Sunak was to make his first remarks at 2:30pm (13:30 GMT), according to Party official Graham Brady, whose 1922 committee of Tory MPs organised a rapid leadership election following last week’s resignation of Truss.
He has been left with the task of steering a deeply divided country through an economic downturn set to leave millions of people poorer.
Al Jazeera’s Andrew Simmons, reporting from London, said Sunak is “pretty well placed” despite the challenges ahead.
“In some ways … some of his paid work has already been done in terms of putting out the fires that Liz Truss created – because, it did cause a storm in the markets,” Simmons said.
“The whole list of tax cuts, and ideas that frankly, according to Sunak and others belongs to Disneyland, because none of it was going to be really possible without crashing the economy more,” he said.
Sunak’s only challenger, Penny Mordaunt, leader of the House of Commons and former defence minister, was reportedly backed by 30 MPs compared with nearly 150 supporting Sunak.
“This decision is an historic one and shows, once again, the diversity and talent of our party,” Mordaunt said in a statement as she withdrew from the race just minutes before the winner was due to be announced. “Rishi has my full support.”
“These are unprecedented times.
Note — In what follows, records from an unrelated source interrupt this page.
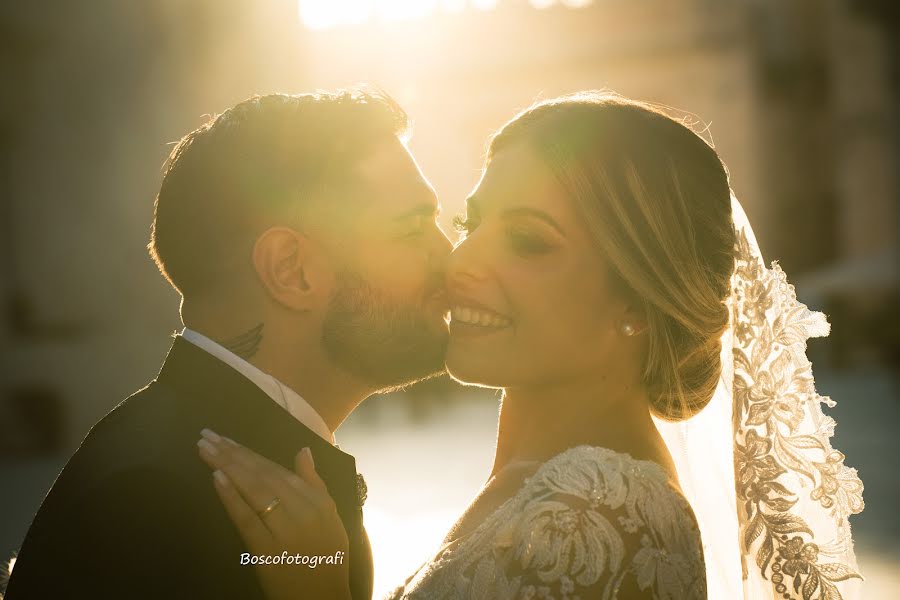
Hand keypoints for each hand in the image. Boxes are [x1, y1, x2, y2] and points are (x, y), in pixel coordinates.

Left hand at [197, 429, 350, 599]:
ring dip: (226, 466)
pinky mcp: (267, 552)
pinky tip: (217, 479)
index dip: (250, 453)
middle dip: (232, 453)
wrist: (324, 599)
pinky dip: (232, 497)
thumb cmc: (328, 558)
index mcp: (317, 501)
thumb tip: (303, 450)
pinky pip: (247, 519)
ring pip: (253, 490)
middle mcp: (302, 511)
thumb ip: (315, 483)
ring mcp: (284, 531)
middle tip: (206, 436)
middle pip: (261, 475)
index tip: (226, 439)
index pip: (277, 470)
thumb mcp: (330, 516)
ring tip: (204, 449)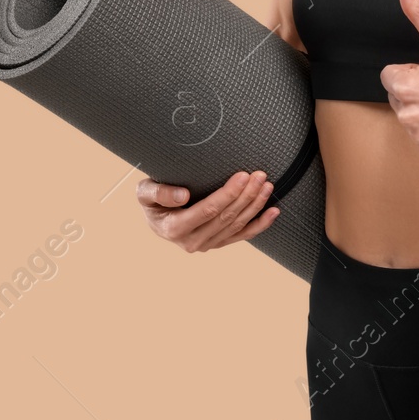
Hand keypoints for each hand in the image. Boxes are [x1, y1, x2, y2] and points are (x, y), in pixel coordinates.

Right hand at [135, 170, 279, 252]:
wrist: (156, 219)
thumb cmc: (151, 202)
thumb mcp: (145, 193)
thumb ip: (159, 193)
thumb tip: (183, 195)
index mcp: (175, 228)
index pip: (209, 210)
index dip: (228, 193)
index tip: (243, 176)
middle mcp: (192, 241)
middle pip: (226, 217)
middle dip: (246, 195)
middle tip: (260, 175)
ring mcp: (207, 244)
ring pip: (237, 225)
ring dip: (255, 205)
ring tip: (267, 186)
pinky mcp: (218, 243)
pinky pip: (242, 235)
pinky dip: (260, 224)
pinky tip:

Despite the compressed timetable for the leadership contest it is clear that colleagues feel we need certainty today,” she said. “They have taken this decision in good faith for the good of the country.”
Sunak and Mordaunt had lost to Truss in an earlier race to appoint a new leader after then-Prime Minister Boris Johnson was forced to announce his resignation in July following a wave of scandals linked to parties entertained during the coronavirus lockdown.
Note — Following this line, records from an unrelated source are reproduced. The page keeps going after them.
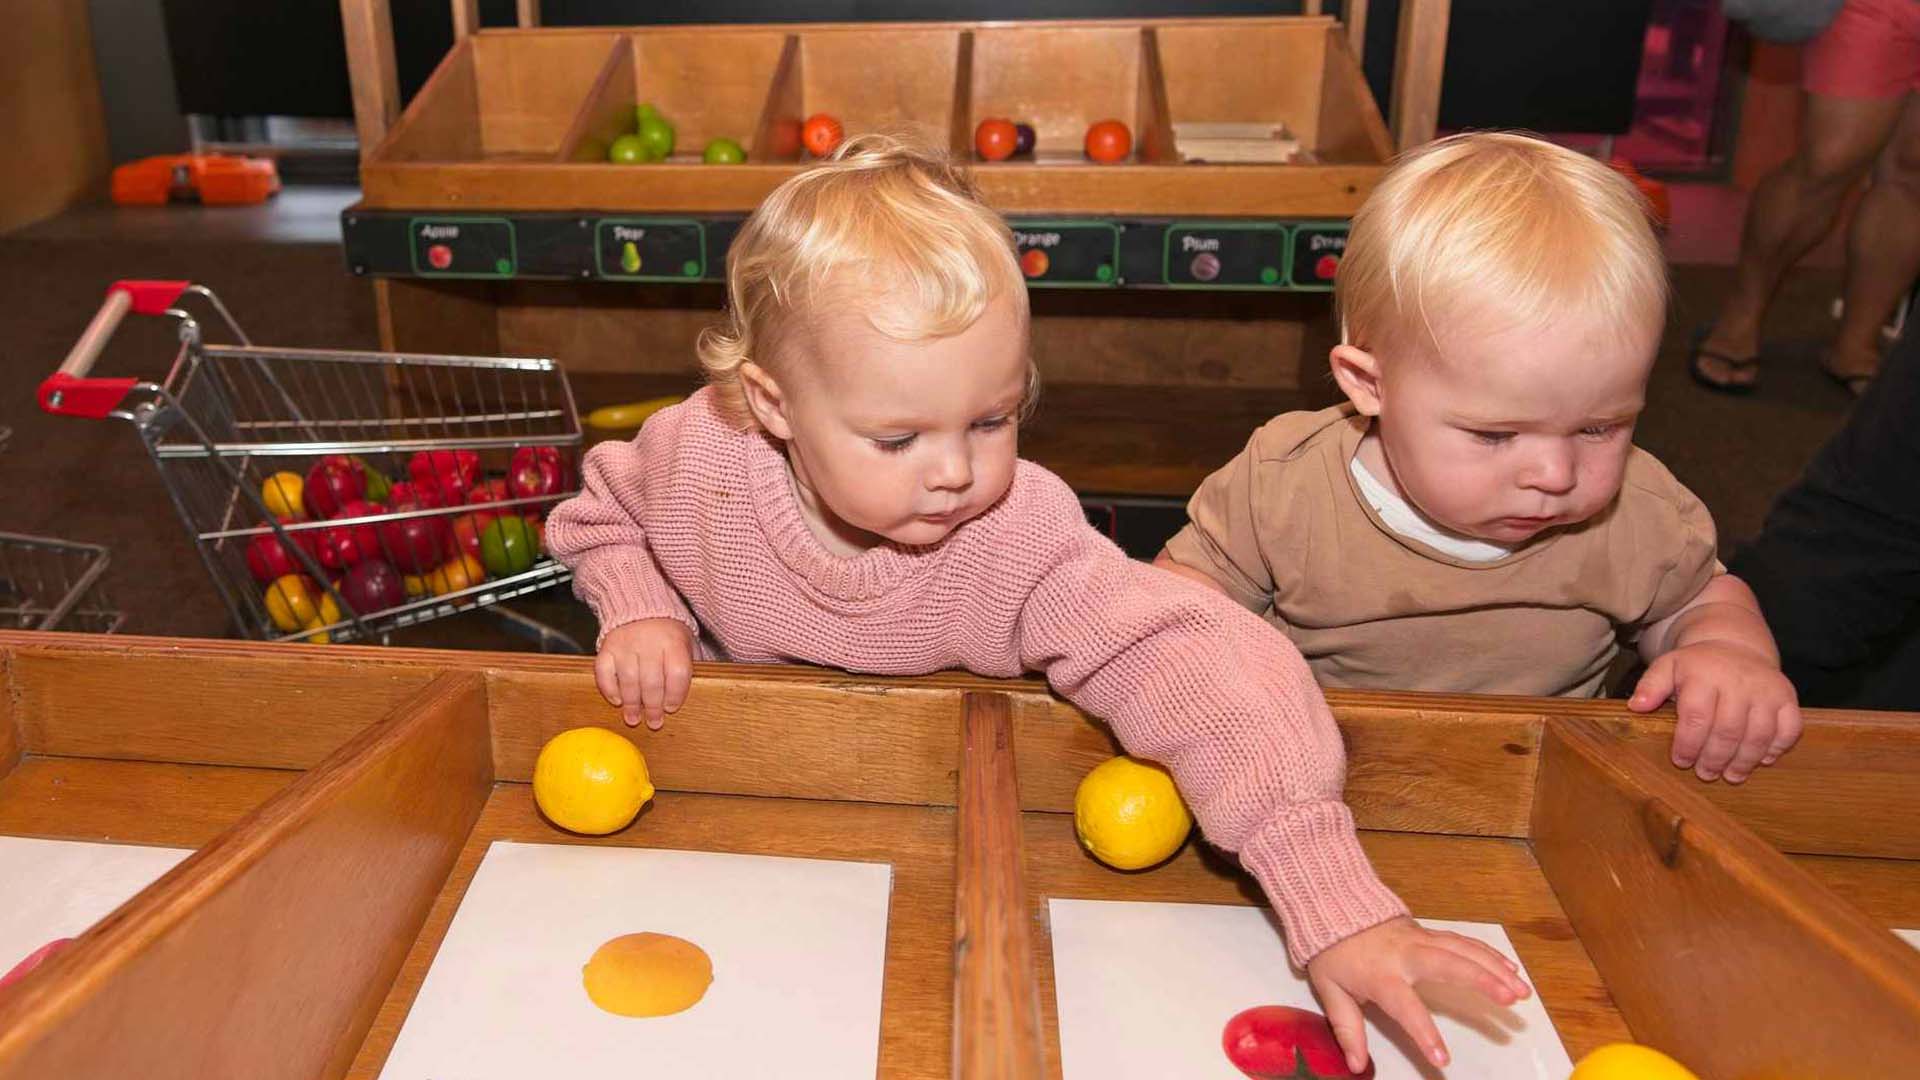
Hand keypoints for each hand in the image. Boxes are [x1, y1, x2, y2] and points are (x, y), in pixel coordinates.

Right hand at [594, 618, 693, 728]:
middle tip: (654, 723)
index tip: (672, 708)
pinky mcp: (607, 647)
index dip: (675, 694)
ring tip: (634, 719)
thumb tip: (681, 701)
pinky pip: (604, 672)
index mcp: (673, 641)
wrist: (641, 608)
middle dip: (653, 707)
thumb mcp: (684, 644)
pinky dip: (609, 689)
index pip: (677, 673)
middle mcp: (649, 642)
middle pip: (652, 681)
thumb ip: (685, 667)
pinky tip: (617, 700)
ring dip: (631, 704)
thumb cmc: (667, 634)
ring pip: (628, 680)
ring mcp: (626, 644)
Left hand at [1306, 915, 1529, 1072]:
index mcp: (1380, 974)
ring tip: (1522, 989)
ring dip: (1495, 968)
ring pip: (1462, 950)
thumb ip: (1347, 1028)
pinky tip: (1510, 967)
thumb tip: (1357, 1064)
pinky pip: (1462, 941)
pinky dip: (1488, 953)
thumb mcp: (1330, 991)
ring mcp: (1419, 939)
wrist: (1331, 903)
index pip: (1405, 1007)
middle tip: (1512, 998)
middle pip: (1448, 964)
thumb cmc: (1332, 952)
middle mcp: (1405, 954)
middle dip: (1481, 980)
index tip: (1442, 1059)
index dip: (1423, 1032)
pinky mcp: (1428, 931)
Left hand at [1629, 640, 1802, 782]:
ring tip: (1730, 775)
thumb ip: (1650, 685)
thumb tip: (1636, 707)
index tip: (1681, 761)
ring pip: (1759, 734)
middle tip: (1705, 774)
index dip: (1688, 744)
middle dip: (1715, 758)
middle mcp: (1739, 682)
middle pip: (1728, 730)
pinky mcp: (1788, 697)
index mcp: (1705, 675)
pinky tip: (1762, 760)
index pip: (1696, 716)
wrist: (1736, 645)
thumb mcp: (1667, 666)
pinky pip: (1789, 728)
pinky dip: (1777, 748)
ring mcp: (1767, 690)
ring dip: (1745, 760)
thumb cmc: (1697, 665)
Sunak, a former finance minister, will be Britain’s first leader of color and the first Hindu to take the top job. At 42, he’ll also be the youngest prime minister in more than 200 years.
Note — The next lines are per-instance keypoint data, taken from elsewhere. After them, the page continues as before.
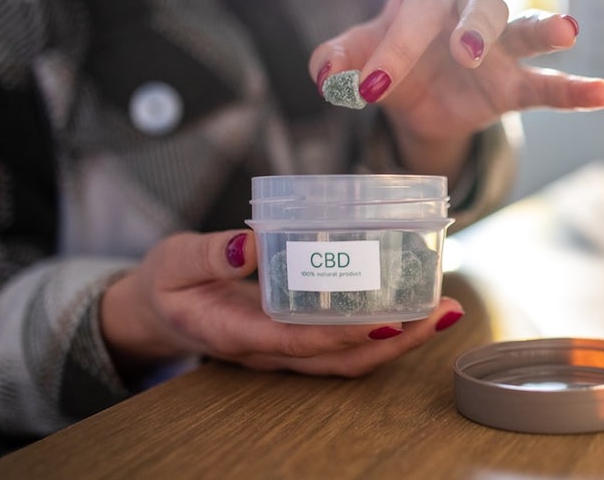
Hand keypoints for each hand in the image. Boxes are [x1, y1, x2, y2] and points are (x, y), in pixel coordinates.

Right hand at [100, 230, 462, 377]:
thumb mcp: (174, 262)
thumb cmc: (169, 283)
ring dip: (402, 339)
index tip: (391, 321)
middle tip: (442, 312)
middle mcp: (271, 349)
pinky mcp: (298, 336)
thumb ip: (208, 256)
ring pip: (351, 357)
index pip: (301, 342)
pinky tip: (414, 303)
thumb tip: (249, 244)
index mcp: (239, 333)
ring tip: (443, 310)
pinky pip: (346, 342)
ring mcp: (287, 348)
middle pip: (342, 360)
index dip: (347, 335)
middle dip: (397, 342)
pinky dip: (385, 328)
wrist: (159, 310)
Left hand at [308, 0, 603, 177]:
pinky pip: (548, 85)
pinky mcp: (514, 84)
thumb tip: (326, 75)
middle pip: (482, 5)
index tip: (368, 86)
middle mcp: (469, 7)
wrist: (416, 98)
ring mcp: (500, 46)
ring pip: (524, 29)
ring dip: (544, 30)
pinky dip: (577, 90)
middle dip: (474, 28)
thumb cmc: (386, 60)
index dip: (394, 45)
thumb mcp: (356, 57)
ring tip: (568, 30)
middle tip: (464, 53)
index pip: (417, 8)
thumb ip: (338, 57)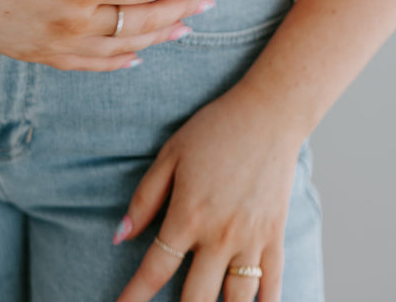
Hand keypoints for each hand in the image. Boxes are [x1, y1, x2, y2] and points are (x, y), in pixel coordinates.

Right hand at [0, 0, 211, 69]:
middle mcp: (76, 22)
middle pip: (143, 20)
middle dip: (181, 9)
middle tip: (209, 2)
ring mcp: (60, 45)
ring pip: (124, 47)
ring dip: (160, 38)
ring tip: (186, 29)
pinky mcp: (43, 57)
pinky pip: (92, 66)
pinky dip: (120, 63)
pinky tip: (137, 57)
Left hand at [112, 83, 302, 301]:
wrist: (269, 112)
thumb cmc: (216, 128)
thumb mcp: (171, 153)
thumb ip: (145, 197)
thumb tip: (120, 236)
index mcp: (188, 215)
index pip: (154, 271)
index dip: (132, 299)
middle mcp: (219, 235)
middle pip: (194, 300)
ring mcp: (251, 239)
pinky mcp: (275, 235)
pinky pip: (272, 285)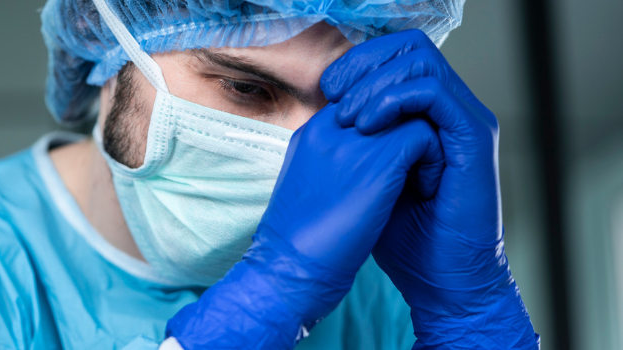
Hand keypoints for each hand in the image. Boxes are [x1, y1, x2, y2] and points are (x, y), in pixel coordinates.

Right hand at [165, 103, 443, 348]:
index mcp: (311, 134)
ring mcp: (353, 139)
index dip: (384, 125)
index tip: (395, 161)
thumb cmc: (299, 245)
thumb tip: (360, 166)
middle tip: (417, 162)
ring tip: (421, 176)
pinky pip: (424, 134)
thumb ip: (330, 165)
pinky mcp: (379, 158)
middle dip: (406, 124)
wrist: (290, 270)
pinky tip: (426, 189)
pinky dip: (433, 159)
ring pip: (407, 110)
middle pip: (383, 96)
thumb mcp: (308, 190)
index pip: (359, 101)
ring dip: (422, 140)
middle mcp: (330, 127)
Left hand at [321, 29, 539, 348]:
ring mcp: (462, 122)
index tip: (327, 90)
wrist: (437, 278)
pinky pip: (434, 94)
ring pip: (421, 63)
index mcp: (424, 117)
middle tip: (335, 93)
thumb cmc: (400, 236)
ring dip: (376, 83)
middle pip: (409, 48)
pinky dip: (396, 100)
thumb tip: (327, 110)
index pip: (394, 58)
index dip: (357, 64)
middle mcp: (446, 113)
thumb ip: (357, 140)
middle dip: (365, 64)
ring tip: (351, 116)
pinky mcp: (473, 139)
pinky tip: (368, 125)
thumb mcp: (366, 175)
The multi-millionaire former hedge fund boss will be expected to launch deep spending cuts to try to rebuild Britain’s fiscal reputation, just as the country slides into a recession, dragged down by the surging cost of energy and food.
He will also inherit a political party that has fractured along ideological lines, a challenge that damaged the fortunes of several former Conservative leaders.
While there were rumours over a Johnson’s comeback over the weekend, he pulled out of the contest on Sunday.
He said late on Sunday that he had secured the backing of 102 legislators and could have been “back in Downing Street”, but that he had failed to persuade either Sunak or the other contender, Mordaunt, to come together “in the national interest”.
“I believe I have much to offer but I am afraid that this is simply not the right time,” Johnson said.
The Tories retain a majority in parliament, meaning that as their leader, Sunak will be named prime minister by King Charles III.
Economists have questioned whether Sunak can tackle the country’s finances while holding the party’s multiple warring factions together.
Finance minister Jeremy Hunt – the fourth person in that role in four months – is due to present a budget on October 31 to plug a black hole in the public finances that is expected to have ballooned to up to 40bn pounds.
Conservative political commentator, Alex Deane, said noted that the last three conservative prime ministers have been brought down by members of their own party.
“So it’s very nice to hear people say good things about our new leader,” Deane told Al Jazeera.
“[Sunak] didn’t have a direct electoral mandate … one of the things he is going to have to do … is preside over a period of relative calm, reassuring the markets, and not doing anything too bold or too rapid,” Deane said.
“One of the things he is likely to do, is to keep Jeremy Hunt as chancellor – he really reassured the markets when he arrived,” he added. “What he can’t do is to compel Tory MPs to demonstrate loyalty to him.”